• _Description of the task_
Each record here should be printed again exactly; please leave its pictures out.

Saved entries:

------------------------------------

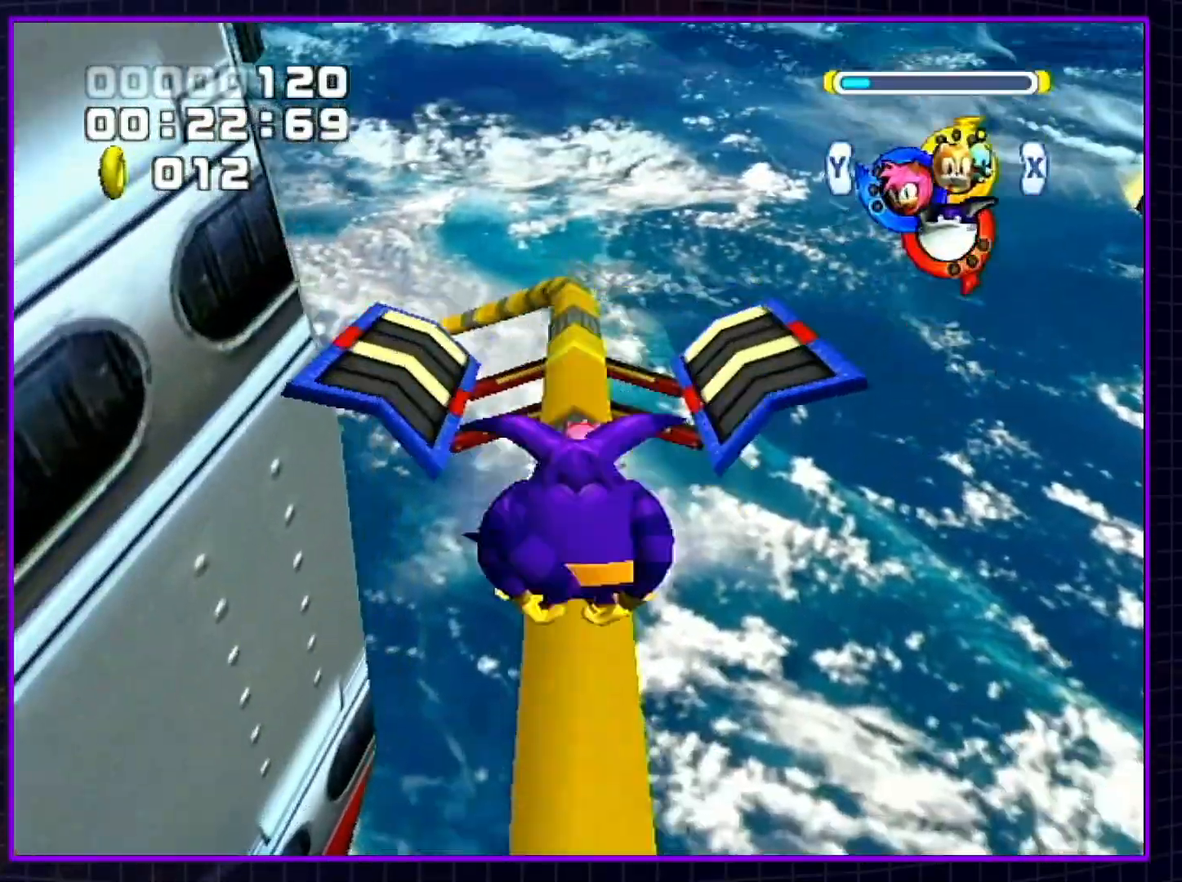
{"buttons": ["B"], "left_stick": "left", "right_stick": "center", "events": [[33, "Y", "up"], [250, "left_stick", "left"]]}
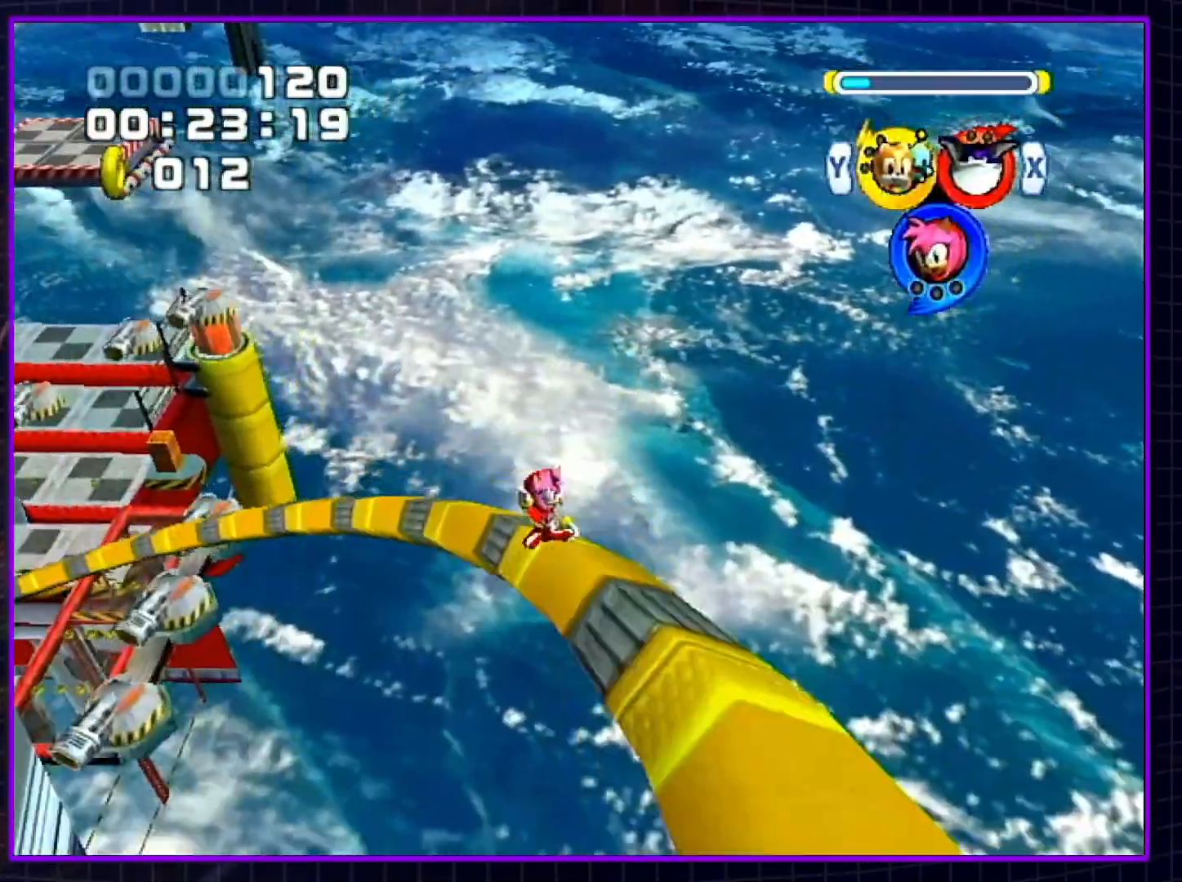
{"buttons": ["Y", "L1"], "left_stick": "up-right", "right_stick": "center", "events": [[433, "Y", "down"], [500, "B", "up"], [500, "L1", "down"], [500, "left_stick", "up-right"]]}
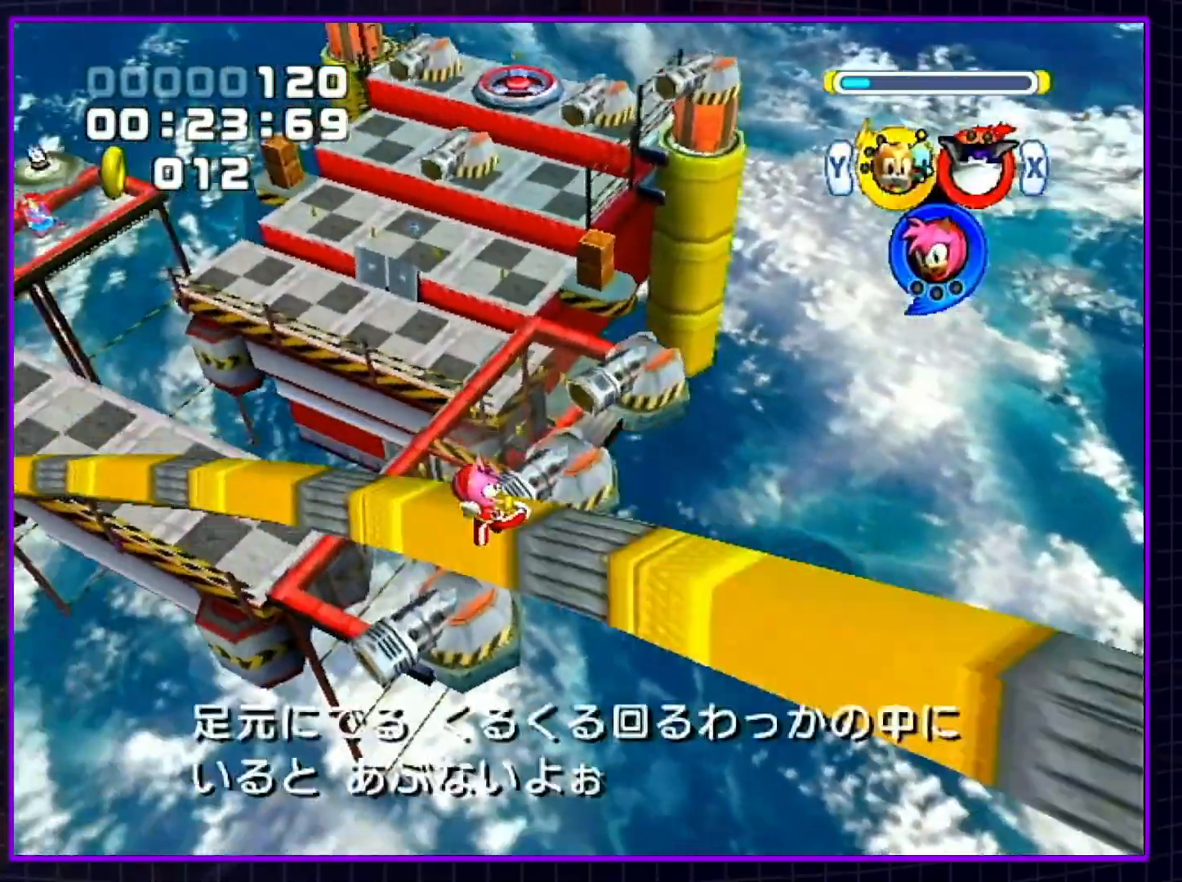
{"buttons": ["A"], "left_stick": "up", "right_stick": "center", "events": [[33, "A", "down"], [50, "Y", "up"], [133, "left_stick", "up"], [367, "L1", "up"]]}
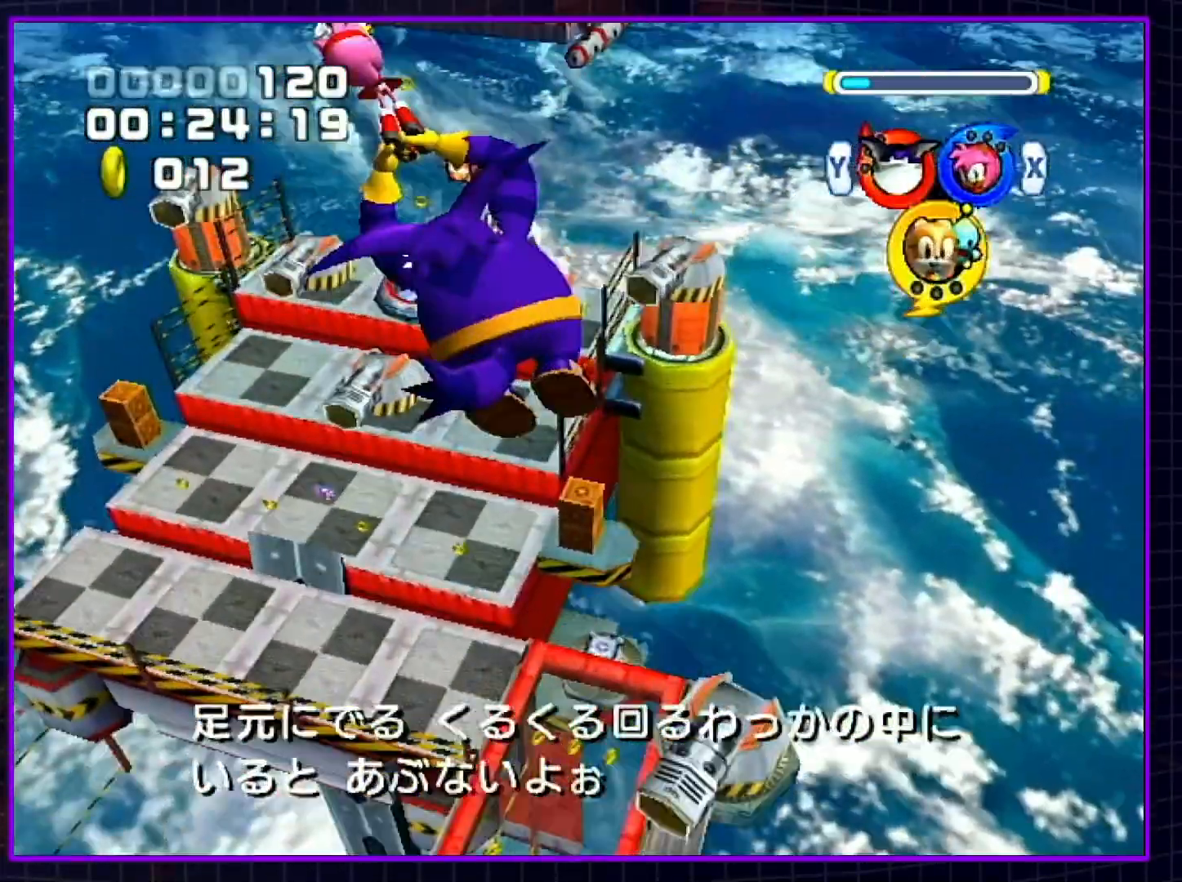
{"buttons": ["A"], "left_stick": "up", "right_stick": "center", "events": []}
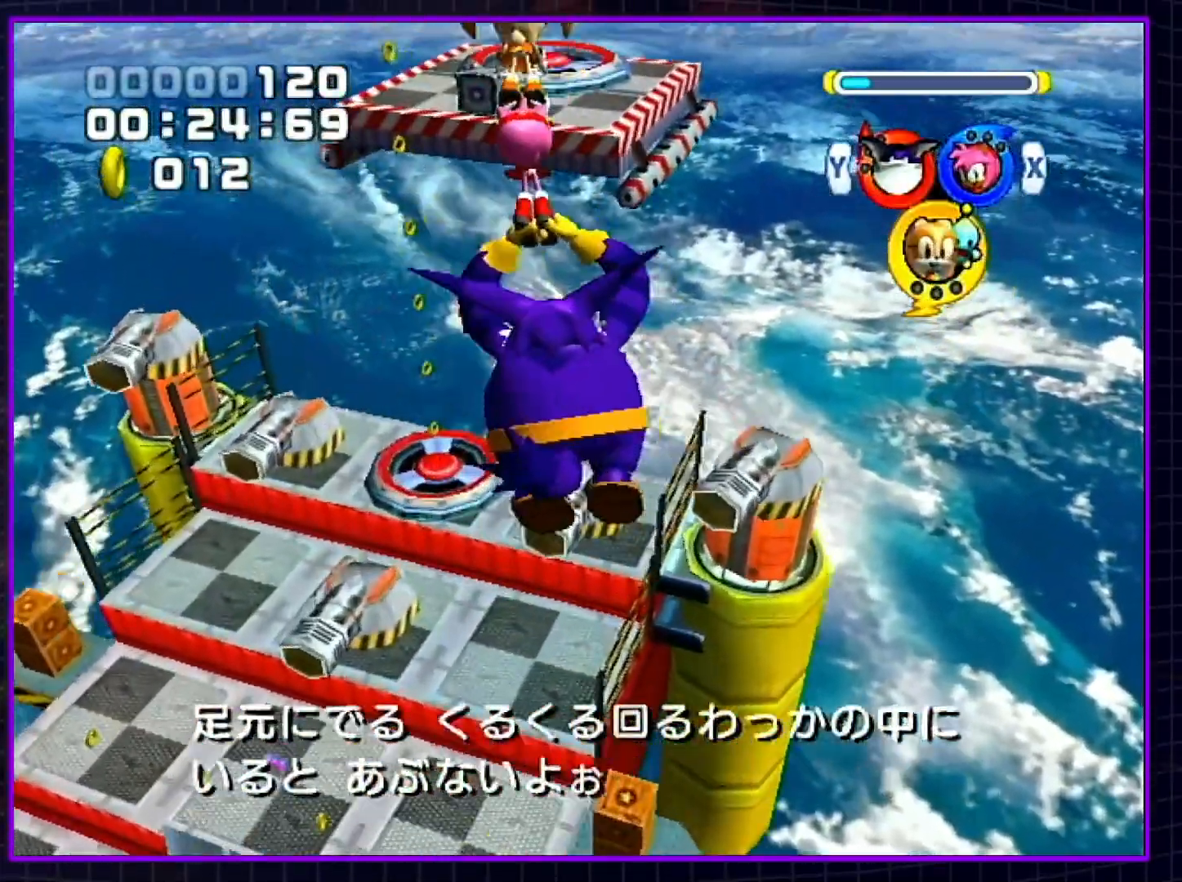
{"buttons": ["A"], "left_stick": "up", "right_stick": "center", "events": []}
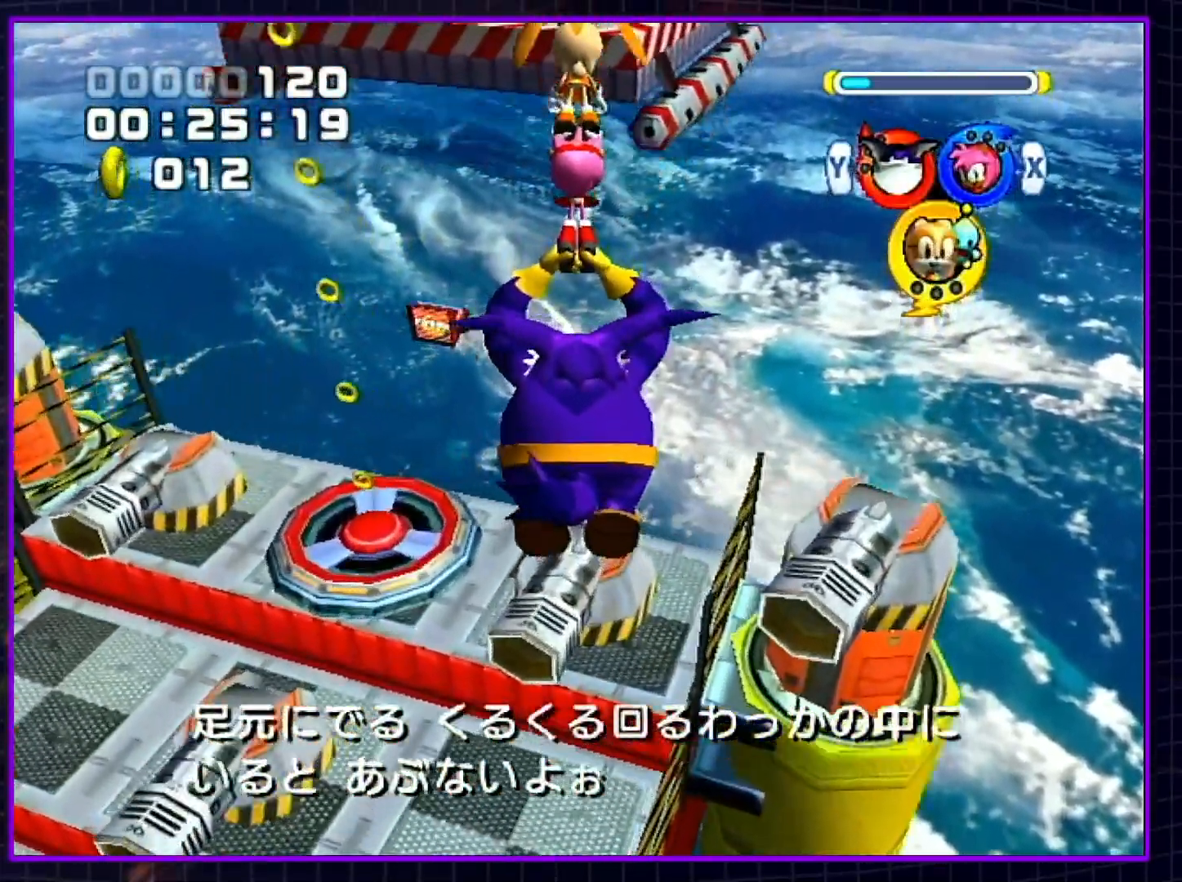
{"buttons": ["A"], "left_stick": "up", "right_stick": "center", "events": [[217, "A", "up"], [317, "A", "down"], [417, "A", "up"], [467, "A", "down"]]}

------------------------------------

• _Solution_
{"buttons": ["B"], "left_stick": "left", "right_stick": "center", "events": [[33, "Y", "up"], [250, "left_stick", "left"]]}
{"buttons": ["Y", "L1"], "left_stick": "up-right", "right_stick": "center", "events": [[433, "Y", "down"], [500, "B", "up"], [500, "L1", "down"], [500, "left_stick", "up-right"]]}
{"buttons": ["A"], "left_stick": "up", "right_stick": "center", "events": [[33, "A", "down"], [50, "Y", "up"], [133, "left_stick", "up"], [367, "L1", "up"]]}
{"buttons": ["A"], "left_stick": "up", "right_stick": "center", "events": []}
{"buttons": ["A"], "left_stick": "up", "right_stick": "center", "events": []}
{"buttons": ["A"], "left_stick": "up", "right_stick": "center", "events": [[217, "A", "up"], [317, "A", "down"], [417, "A", "up"], [467, "A", "down"]]}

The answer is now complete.